Je hoche vivement la tête, impatiente d'en savoir plus sur la vie de cet homme que j'affectionne tant.
— Ma rencontre avec Marius remonte à bien des années. J'ai fait sa connaissance au cours d'une partie de chasse. Je n'étais pas très doué à l'époque, et je faisais fuir tous les animaux avant même d'avoir pu m'approcher suffisamment pour les avoir dans mon viseur. Pourtant, en dépit de mon manque flagrant de talent, j'étais extrêmement arrogant, et pour rien au monde, je n'aurais accepté les conseils de qui que ce soit. Enfin, jusqu'à ce que ce jeune homme arrive et remette en question tout ce que je pensais savoir. Il m'a donné une leçon, pas seulement de chasse, mais également d'humilité. Il m'a appris à ne jamais regarder quelqu'un de haut, et surtout, à ne jamais refuser l'aide de quelqu'un sous prétexte d'en savoir plus que lui. C'est à partir de ce jour que nous sommes devenus amis.
— Mais pourquoi est-il parti du royaume de Caerleon ? je demande, perplexe.
— Nous allons y venir, répond-il avec un petit sourire. Comme je le disais, Marius et moi sommes devenus très proches. Nous passions beaucoup de temps ensemble, principalement dans les bois, plus rarement en ville, mais jamais au palais. Cependant, un beau jour, alors que ma cheville était blessée, il a tenu à s'assurer que je rentre en toute sécurité.
Il a les yeux perdus dans le vide, revivant d'anciens souvenirs. Les flammes de la cheminée projettent des ombres dansantes sur son visage marqué par le temps.
— C'est ainsi qu'il fit la connaissance d'Anastasie, ma plus jeune sœur, et qu'il en tomba irrémédiablement amoureux. Ses sentiments pour elle étaient purs, profonds, et surtout réciproques. Ils commencèrent à se voir en cachette, mais bien vite, mon père découvrit leur aventure et la condamna fermement. Marius était un homme simple, un homme du peuple, et mon père était un vieil aristocrate orgueilleux. Il refusa catégoriquement de laisser sa fille fréquenter un simple roturier. Mais c'était sans compter sur la fougue et la détermination d'Anastasie, qui refusa de laisser qui que ce soit lui dicter sa conduite. Marius et elle s'enfuirent dans le royaume d'Amara pour être libres de vivre leur amour. Ce fut la dernière fois que je les vis.

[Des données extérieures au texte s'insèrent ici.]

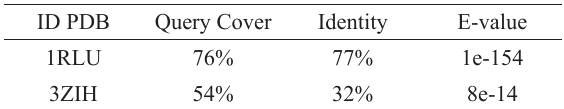
Information about the Blast. Alignment between Corynenacterium sequences and Crystal structure from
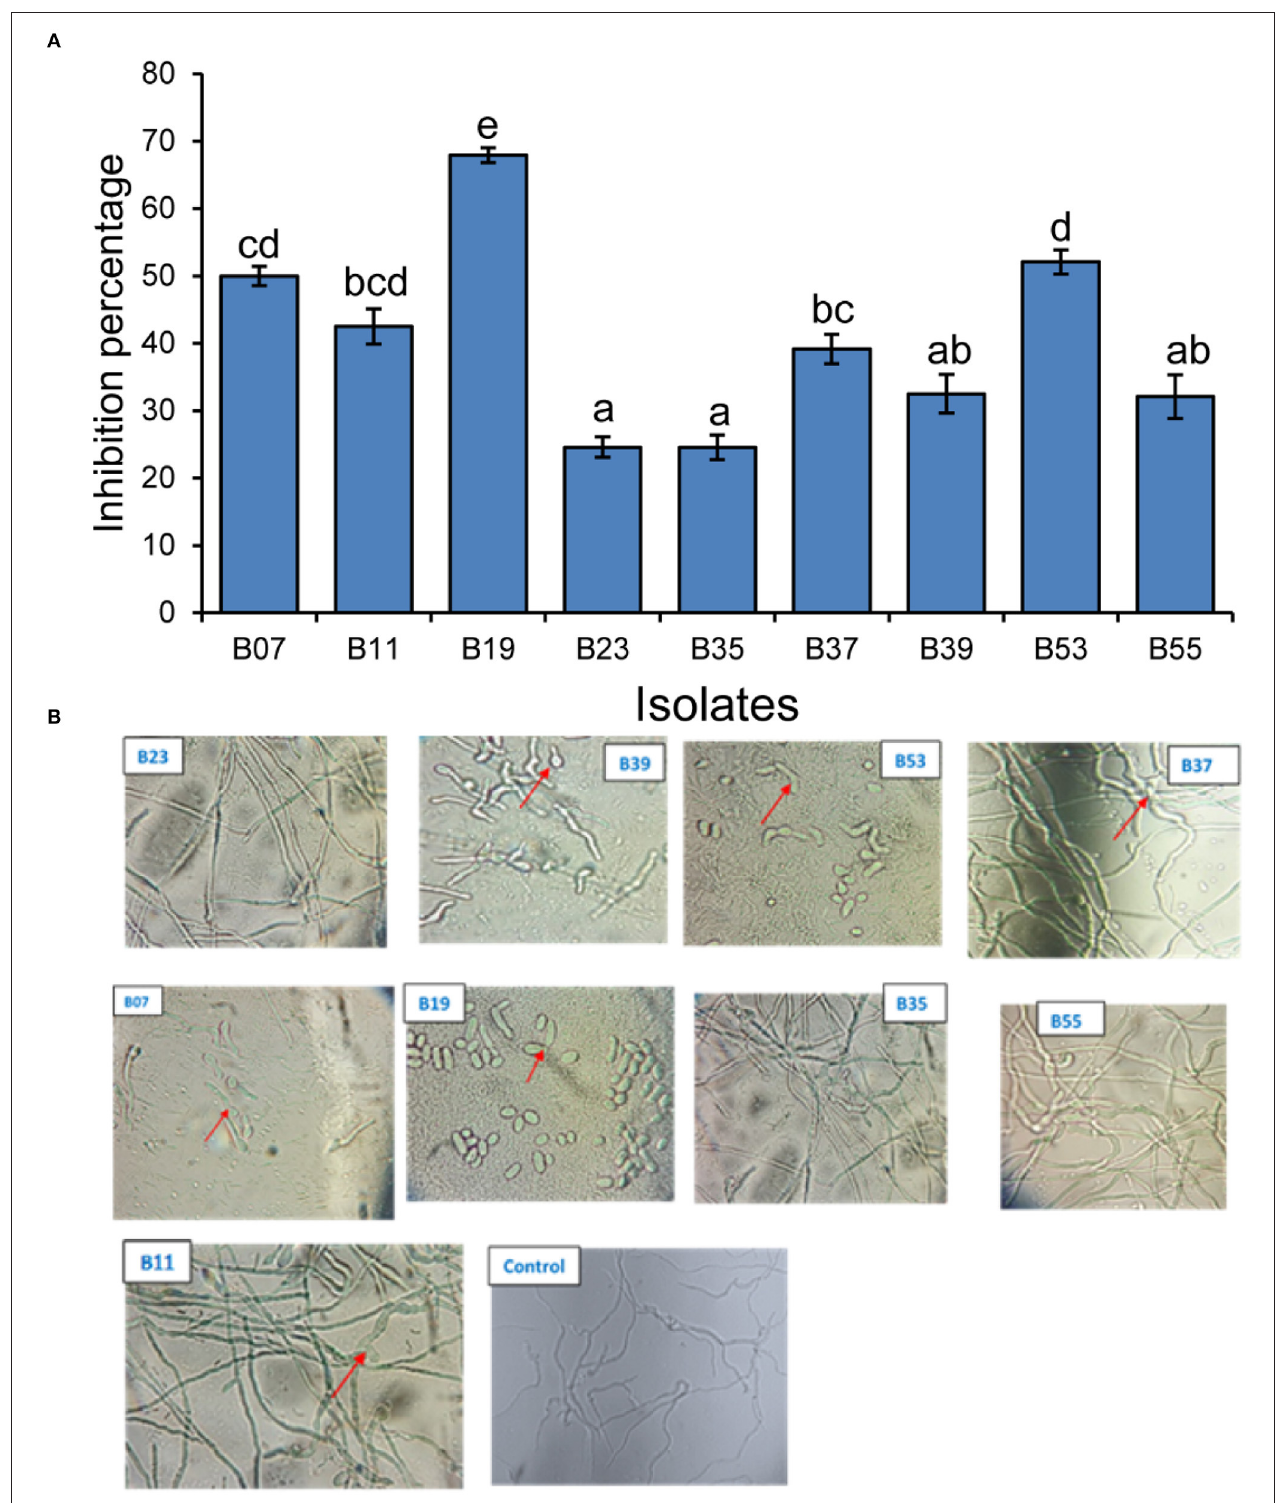
FIGURE 3 | Inhibitory effect of bacterial endophytes on Fusarium solani mycelial and spores. (A) Bar plot shows the mean inhibition percentage of each isolate. Error bars represent SEM. Bars with different letters are significantly different from each other (GLM with binomial distribution followed by the analysis of deviance test, n = 3). (B) Pictures showing the effect of the interaction of Fusarium solani spores with bacterial endophyte cells after incubation in mixed culture plates for 24h. Arrows in B39 and B07 indicate delayed emergence of germ tubes from spores; B53 and B19 indicate non-germinated and morphological changes in spores; B11 and B37 indicate morphological changes in the growing mycelium. Control plate contained only F. solani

Son visage se plisse dans une expression douloureuse, et à ce moment-là, je comprends que son histoire ne va pas bien se terminer.
— Quelques années plus tard, j'ai appris qu'Anastasie était morte, tuée sous les coups de bandits qui avaient pris d'assaut leur village. Depuis ce jour, Marius s'est exilé au fond de la forêt. De temps en temps, j'envoie quelqu'un vérifier qu'il va bien, et à chaque fois, il accueille mon éclaireur à grands coups d'épée. Quelque part, cela me rassure, cela me montre qu'il n'a pas encore complètement abandonné.
Je prends quelques instants pour réfléchir aux paroles de mon grand-père. Ce Marius a eu une vie très difficile, personne ne peut le nier. Et j'en suis désolée pour lui. Mais je ne comprends pas bien en quoi il pourrait nous aider. Si cela fait vraiment des années qu'il vit en ermite, je ne vois pas comment il serait capable de nous apporter quelque information que ce soit sur la Confrérie des Ombres.
Ne voulant pas vexer mon grand-père, je me retiens toutefois d'exprimer ces pensées à voix haute. Alexander, cependant, n'a pas le même tact.
— Sans vouloir vous offenser, j'ai du mal à saisir comment cet homme pourrait nous être utile, dit-il avec un scepticisme évident.
Je lui donne un léger coup de coude, mais il me regarde avec incompréhension. Quel imbécile. Heureusement, le roi ne semble pas offusqué. Au contraire, il semble même amusé par la franchise du prince de Lumia.
— Marius connaît ces bois mieux que personne, et si quelqu'un peut vous donner des informations sur la Confrérie, c'est bien lui. Il est peut-être solitaire, mais il est loin d'être coupé du monde. Croyez-moi quand je vous dis que ses oreilles traînent partout. Si quelqu'un trouble les terres du royaume, il est impossible qu'il ne soit pas au courant.